» **What you will do**
What you return should match every entry, character for character.

════

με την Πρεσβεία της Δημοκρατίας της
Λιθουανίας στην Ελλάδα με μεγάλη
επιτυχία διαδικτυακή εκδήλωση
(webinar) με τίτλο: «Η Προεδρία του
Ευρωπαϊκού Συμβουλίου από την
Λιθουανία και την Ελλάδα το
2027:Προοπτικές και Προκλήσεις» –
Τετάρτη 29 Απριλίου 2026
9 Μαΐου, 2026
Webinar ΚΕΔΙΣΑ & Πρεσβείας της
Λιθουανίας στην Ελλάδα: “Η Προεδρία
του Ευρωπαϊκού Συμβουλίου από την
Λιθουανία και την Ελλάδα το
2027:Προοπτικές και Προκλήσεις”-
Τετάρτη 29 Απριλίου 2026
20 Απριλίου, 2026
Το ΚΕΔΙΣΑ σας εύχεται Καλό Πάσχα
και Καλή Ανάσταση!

════

» **Output of the task**
με την Πρεσβεία της Δημοκρατίας της
Λιθουανίας στην Ελλάδα με μεγάλη
επιτυχία διαδικτυακή εκδήλωση
(webinar) με τίτλο: «Η Προεδρία του
Ευρωπαϊκού Συμβουλίου από την
Λιθουανία και την Ελλάδα το
2027:Προοπτικές και Προκλήσεις» –
Τετάρτη 29 Απριλίου 2026
9 Μαΐου, 2026
Webinar ΚΕΔΙΣΑ & Πρεσβείας της
Λιθουανίας στην Ελλάδα: “Η Προεδρία
του Ευρωπαϊκού Συμβουλίου από την
Λιθουανία και την Ελλάδα το
2027:Προοπτικές και Προκλήσεις”-
Τετάρτη 29 Απριλίου 2026
20 Απριλίου, 2026
Το ΚΕΔΙΣΑ σας εύχεται Καλό Πάσχα
και Καλή Ανάσταση!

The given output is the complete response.